THANK GOD. Because apparently you can send your ten- to fourteen-year-old daughters to be Stepfordized, er, finished off, at a camp in Montreal this summer.

At Make-Over Camp, they’re not taking the ugly duckling and turning her into a beautiful swan. They’re taking your uncouth pre-teen and “instilling confidence, social charm and grace in an atmosphere of fun and friendship.”

So, no burping contests, but plenty of “personal grooming and care, choice and co-ordination of attire, reception planning and hosting.”

Oh goodie. She’ll be able to throw a party AND pick out a pair of pumps to match her dress.

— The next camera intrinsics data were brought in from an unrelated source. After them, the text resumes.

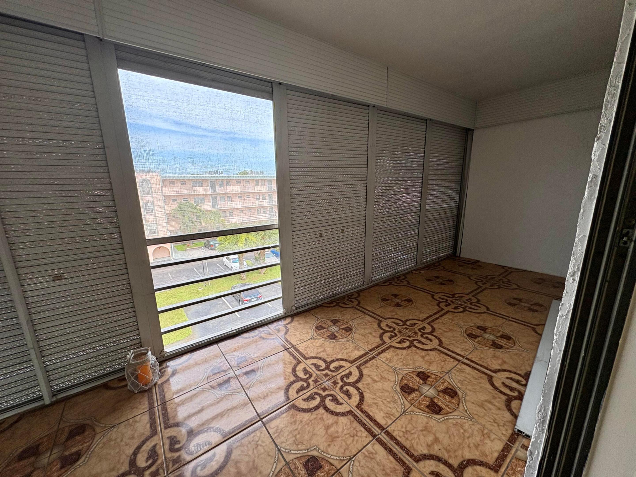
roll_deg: +1.3
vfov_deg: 85.7
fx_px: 257
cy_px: 238
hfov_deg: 102.1
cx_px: 318
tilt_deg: -10.7
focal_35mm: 14
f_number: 2.2
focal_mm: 2.22
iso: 50
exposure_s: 1/264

The program is part of the Lambda School of Music and Fine Arts where Make-Over Camp organizers say girls need to learn “presence” and “appropriate topics of conversation and appropriate attire.”

And to teach them all that, they’re throwing them back into the 1950s were boys don’t need to learn to plan a reception or match tie to vest because there’s a little girly learning to do it for them. Remind me again, which college accepts students based on their posture?

There’s no doubt that kids today could benefit from some social skills, but learning to look an adult in the eye when they’re talking to them should be picked up at home along with “personal grooming.” It shouldn’t take $750 to accomplish.

Of course, Lambda says this isn’t sexist. They’re “empowering” girls. Which is the word we hear bandied about anytime someone wants to protest something eminently sexist as an idea the feminist community should embrace.

How is it empowering to learn to coordinate your clothes? To learn to be a good hostess? Wouldn’t it be just as empowering to hold business classes on organizing conferences and meetings . . . which carry with them hostessing skills on a much broader (not to mention more marketable) level? Or how about teaching the girls color coordination in art classes . . . which would equate to learn coordination of clothing? Let’s throw in nutrition classes where they get a grasp on grooming that goes beyond hair and make-up. That’s how you “empower” kids (kids, not just girls, kids).

I won’t argue the bones of a good idea aren’t there, but the execution is absolutely awful. As one critic said, the current set up is essentially a “wife camp” for girls.